▶ **TO DO**
Please state the number of lines in the records below that contain the string "dasharray", and nothing further.
# # # #
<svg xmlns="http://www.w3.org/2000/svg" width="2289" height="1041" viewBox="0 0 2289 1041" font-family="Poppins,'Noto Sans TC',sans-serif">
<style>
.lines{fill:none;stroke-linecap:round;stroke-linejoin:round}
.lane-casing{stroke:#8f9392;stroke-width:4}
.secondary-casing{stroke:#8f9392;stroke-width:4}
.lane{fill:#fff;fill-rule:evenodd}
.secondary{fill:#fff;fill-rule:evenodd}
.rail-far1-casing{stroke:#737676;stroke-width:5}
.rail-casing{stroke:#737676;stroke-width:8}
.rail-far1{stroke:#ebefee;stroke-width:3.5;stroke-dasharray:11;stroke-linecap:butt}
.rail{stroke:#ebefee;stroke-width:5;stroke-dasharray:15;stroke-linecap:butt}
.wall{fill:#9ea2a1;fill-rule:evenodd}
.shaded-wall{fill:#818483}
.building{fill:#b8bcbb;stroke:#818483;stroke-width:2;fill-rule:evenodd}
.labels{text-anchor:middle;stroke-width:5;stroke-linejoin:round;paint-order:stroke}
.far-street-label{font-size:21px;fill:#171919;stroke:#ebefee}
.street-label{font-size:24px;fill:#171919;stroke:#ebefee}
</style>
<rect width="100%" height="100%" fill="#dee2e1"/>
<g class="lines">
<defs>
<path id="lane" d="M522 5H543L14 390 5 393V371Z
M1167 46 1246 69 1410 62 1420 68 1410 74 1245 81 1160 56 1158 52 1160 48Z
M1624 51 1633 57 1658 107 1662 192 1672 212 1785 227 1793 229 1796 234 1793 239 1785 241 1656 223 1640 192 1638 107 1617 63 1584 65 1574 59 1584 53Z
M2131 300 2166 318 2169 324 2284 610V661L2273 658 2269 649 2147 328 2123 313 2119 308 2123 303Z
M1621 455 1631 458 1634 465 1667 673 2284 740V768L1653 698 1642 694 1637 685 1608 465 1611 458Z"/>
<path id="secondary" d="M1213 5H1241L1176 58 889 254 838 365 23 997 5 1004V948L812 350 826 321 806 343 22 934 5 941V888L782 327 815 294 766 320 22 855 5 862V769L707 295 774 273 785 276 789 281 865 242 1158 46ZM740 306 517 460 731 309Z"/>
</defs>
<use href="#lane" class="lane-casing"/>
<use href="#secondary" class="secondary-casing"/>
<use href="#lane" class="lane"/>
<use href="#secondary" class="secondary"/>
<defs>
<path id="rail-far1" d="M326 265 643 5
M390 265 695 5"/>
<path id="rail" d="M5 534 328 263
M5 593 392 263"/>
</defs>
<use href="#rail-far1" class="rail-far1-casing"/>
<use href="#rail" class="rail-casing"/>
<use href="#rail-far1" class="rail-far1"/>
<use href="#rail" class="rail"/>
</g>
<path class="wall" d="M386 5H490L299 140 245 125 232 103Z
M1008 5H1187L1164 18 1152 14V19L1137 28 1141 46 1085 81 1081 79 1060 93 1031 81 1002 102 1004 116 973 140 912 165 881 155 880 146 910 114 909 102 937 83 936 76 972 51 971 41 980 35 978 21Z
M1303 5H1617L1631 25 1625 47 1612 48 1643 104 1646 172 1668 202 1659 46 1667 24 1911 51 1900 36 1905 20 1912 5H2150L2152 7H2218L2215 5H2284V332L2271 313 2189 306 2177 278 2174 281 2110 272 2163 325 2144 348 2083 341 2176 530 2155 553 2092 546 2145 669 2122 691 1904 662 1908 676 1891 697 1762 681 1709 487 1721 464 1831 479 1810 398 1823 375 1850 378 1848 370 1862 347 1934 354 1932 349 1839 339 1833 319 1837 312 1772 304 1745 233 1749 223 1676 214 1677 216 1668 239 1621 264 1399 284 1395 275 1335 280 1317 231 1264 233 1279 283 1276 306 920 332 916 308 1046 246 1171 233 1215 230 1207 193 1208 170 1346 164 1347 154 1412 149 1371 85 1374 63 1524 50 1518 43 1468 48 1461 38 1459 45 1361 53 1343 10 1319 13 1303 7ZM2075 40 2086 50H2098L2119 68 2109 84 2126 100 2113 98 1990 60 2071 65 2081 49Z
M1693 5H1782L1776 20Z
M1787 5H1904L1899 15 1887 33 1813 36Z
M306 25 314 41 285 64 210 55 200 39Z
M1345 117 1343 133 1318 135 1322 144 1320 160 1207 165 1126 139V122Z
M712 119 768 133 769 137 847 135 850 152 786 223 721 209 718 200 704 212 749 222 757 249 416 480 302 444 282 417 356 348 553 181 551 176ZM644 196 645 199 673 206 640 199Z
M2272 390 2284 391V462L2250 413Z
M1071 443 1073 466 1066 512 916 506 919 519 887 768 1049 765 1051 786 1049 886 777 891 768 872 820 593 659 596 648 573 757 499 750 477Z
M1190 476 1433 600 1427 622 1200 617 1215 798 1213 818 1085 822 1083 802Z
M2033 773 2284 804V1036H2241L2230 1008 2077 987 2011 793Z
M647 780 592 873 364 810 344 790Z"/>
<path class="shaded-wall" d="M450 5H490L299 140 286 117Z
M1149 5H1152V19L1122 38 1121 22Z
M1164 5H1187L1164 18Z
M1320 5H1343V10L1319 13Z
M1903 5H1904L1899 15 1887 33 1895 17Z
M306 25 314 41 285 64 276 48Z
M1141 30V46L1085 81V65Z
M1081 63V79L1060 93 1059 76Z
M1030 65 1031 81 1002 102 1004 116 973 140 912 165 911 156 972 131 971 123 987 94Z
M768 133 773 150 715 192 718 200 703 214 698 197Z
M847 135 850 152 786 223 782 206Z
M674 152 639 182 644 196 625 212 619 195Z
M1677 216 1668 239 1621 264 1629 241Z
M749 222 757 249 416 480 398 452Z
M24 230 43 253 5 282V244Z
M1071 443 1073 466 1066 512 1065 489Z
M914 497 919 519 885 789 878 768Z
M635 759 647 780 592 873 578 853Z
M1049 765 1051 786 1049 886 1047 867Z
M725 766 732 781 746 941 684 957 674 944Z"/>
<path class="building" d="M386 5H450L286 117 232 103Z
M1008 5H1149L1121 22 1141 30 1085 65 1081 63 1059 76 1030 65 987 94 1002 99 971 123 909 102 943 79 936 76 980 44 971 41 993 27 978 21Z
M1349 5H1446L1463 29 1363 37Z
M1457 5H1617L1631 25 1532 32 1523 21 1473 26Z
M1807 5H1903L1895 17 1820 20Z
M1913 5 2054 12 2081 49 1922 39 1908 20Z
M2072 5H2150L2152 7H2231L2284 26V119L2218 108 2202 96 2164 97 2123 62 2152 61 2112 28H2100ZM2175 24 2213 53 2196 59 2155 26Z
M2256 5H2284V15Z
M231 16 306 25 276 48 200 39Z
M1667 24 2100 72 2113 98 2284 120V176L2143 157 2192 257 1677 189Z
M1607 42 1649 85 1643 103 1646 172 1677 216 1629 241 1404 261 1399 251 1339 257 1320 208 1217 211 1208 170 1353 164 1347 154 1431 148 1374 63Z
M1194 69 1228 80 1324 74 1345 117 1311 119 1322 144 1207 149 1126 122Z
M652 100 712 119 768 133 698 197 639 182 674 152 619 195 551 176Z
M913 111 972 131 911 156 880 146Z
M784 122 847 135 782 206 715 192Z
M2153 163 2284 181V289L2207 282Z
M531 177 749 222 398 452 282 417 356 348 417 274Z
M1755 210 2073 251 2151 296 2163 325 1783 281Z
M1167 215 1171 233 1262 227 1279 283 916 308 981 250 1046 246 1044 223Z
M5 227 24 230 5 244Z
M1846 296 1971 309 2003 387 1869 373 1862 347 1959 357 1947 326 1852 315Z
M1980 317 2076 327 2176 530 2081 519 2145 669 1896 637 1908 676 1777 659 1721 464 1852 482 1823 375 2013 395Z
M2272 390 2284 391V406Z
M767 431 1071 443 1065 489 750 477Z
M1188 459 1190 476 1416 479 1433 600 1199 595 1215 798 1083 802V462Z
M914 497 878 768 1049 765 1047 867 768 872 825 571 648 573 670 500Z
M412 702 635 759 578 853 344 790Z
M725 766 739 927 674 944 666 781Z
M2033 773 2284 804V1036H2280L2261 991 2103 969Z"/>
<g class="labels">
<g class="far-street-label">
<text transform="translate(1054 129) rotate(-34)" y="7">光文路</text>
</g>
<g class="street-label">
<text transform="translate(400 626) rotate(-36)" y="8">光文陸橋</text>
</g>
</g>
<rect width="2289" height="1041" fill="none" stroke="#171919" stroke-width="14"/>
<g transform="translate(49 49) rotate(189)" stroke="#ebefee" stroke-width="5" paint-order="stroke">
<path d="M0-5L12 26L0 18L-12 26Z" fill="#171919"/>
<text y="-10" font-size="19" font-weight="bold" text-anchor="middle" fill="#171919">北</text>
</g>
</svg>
# # # #
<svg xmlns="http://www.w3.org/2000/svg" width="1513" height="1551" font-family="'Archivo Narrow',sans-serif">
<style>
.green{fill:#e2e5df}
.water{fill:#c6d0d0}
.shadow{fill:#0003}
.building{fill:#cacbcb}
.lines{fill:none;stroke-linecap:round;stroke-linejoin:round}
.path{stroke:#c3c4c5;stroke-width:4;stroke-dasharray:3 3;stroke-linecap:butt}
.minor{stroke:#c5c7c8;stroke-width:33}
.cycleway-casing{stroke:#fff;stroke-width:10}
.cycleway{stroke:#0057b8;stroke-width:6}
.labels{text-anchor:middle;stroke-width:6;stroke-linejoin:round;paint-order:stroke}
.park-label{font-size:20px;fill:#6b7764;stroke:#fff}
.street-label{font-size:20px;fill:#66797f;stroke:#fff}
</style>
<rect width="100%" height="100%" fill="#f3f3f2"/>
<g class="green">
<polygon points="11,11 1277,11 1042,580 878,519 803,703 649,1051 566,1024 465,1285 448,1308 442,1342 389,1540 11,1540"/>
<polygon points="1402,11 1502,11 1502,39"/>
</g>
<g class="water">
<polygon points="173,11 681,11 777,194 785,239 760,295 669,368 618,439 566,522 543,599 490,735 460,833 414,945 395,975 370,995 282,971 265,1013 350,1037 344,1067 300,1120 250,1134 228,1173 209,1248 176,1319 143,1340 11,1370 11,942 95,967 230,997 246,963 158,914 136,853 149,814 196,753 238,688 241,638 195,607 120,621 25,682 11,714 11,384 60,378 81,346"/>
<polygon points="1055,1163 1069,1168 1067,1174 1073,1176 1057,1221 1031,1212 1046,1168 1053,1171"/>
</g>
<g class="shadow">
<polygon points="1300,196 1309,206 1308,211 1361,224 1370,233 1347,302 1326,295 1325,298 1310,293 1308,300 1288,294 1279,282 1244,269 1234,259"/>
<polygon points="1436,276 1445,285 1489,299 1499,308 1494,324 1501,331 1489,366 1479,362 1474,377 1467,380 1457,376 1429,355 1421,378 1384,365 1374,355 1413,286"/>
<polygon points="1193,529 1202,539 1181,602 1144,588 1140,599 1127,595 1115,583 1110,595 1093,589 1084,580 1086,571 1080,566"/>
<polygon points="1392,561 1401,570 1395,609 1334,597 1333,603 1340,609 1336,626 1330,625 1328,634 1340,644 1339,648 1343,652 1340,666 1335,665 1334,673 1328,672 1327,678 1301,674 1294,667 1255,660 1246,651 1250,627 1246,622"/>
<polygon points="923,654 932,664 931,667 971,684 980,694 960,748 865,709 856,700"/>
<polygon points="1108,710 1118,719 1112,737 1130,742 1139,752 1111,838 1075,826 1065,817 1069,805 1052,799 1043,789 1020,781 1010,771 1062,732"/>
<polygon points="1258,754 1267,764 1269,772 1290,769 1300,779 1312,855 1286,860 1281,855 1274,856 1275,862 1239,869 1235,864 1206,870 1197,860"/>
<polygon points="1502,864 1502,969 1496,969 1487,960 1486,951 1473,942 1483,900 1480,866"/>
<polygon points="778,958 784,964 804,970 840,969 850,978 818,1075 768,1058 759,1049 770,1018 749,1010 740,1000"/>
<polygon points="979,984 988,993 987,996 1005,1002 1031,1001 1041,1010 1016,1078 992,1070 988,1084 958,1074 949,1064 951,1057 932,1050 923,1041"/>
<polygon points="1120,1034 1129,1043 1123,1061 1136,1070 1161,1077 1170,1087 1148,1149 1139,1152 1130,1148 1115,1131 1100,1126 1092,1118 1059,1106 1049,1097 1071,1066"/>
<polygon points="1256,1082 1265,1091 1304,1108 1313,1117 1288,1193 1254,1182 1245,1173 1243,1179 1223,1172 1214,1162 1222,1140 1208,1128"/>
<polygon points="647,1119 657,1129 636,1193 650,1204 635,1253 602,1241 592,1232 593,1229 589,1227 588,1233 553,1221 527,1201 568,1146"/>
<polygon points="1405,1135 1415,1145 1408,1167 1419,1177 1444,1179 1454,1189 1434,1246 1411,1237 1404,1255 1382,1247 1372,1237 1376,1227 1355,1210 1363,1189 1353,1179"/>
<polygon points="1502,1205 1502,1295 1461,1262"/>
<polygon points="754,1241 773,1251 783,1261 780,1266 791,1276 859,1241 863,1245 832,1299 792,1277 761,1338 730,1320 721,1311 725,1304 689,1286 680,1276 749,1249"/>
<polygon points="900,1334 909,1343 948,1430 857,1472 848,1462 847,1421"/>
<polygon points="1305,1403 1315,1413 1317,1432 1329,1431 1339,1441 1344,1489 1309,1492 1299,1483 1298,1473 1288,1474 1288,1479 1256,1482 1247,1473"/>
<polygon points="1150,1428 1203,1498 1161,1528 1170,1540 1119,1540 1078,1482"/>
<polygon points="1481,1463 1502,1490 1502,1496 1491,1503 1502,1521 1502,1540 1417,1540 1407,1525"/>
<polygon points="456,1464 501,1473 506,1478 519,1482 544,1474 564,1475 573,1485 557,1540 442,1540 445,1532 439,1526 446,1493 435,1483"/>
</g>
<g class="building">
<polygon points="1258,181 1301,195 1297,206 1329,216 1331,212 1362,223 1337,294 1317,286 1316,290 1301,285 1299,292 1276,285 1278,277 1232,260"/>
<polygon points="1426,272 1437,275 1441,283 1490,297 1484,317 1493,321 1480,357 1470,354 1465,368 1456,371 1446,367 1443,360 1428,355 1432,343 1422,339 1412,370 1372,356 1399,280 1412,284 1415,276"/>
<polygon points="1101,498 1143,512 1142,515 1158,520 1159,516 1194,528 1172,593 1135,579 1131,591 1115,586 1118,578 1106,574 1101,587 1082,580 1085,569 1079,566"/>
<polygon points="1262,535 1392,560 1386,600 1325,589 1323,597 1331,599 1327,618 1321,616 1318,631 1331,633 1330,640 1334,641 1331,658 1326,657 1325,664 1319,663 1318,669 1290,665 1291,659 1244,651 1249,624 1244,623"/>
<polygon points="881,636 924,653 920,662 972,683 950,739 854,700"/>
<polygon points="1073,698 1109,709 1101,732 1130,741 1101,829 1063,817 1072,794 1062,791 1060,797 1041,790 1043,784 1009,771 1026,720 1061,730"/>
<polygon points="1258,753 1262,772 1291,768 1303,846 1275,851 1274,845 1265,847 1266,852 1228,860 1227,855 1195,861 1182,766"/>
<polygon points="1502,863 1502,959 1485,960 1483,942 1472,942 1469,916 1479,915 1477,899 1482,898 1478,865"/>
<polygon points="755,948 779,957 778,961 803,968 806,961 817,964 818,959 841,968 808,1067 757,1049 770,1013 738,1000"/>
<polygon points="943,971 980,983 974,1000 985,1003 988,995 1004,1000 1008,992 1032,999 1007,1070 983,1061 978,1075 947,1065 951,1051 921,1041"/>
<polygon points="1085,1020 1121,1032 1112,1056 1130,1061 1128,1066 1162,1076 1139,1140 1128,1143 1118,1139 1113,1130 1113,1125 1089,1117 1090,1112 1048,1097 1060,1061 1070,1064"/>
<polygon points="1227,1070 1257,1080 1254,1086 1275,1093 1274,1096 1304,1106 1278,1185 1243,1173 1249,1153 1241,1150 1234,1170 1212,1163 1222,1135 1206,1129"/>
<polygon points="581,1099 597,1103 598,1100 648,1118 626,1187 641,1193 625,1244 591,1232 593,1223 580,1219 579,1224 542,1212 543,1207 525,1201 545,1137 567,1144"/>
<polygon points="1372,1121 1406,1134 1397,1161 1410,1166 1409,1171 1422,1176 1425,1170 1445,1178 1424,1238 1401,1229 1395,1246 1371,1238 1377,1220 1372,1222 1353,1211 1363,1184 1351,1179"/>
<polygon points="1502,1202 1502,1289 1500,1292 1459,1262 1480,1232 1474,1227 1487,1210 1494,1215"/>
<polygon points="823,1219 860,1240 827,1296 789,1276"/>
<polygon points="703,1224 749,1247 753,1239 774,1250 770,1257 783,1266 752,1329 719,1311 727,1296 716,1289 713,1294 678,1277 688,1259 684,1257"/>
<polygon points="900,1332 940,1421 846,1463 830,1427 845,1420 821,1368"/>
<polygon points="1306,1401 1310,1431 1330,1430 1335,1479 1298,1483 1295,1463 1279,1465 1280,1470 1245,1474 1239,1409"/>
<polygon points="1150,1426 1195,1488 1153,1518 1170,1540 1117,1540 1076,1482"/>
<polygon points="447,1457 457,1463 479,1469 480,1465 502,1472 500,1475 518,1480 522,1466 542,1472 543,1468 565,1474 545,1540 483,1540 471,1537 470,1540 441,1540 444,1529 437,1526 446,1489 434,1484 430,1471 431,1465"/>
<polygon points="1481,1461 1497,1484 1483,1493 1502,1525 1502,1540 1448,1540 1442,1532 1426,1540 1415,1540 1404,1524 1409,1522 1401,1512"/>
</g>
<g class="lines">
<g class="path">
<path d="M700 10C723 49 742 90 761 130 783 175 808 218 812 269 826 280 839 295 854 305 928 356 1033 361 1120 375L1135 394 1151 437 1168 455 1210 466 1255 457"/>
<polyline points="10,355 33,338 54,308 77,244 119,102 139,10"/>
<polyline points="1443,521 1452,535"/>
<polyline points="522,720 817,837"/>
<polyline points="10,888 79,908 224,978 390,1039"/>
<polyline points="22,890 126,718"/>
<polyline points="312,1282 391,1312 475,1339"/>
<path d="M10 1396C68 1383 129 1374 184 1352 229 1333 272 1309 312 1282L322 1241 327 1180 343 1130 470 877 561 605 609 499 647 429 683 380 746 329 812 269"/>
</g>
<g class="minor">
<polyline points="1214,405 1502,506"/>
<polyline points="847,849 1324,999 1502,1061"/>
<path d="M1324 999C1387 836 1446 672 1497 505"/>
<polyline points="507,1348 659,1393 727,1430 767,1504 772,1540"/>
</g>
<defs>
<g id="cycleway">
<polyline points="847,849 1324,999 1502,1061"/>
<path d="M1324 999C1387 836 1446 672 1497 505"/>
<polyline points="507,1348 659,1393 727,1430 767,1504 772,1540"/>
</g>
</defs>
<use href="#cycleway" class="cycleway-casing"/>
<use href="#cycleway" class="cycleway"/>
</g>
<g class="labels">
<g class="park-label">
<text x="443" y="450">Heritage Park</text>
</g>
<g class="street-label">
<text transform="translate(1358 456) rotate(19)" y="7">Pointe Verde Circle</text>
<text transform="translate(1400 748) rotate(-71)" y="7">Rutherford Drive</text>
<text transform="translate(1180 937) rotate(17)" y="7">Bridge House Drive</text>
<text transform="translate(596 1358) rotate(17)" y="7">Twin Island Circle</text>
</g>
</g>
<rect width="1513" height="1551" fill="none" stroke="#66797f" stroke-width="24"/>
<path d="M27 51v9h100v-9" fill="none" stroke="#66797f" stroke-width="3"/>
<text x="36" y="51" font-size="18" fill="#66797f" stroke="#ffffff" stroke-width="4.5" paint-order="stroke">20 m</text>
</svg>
# # # #
▶ **SOLUTION FOR THIS PROBLEM**
3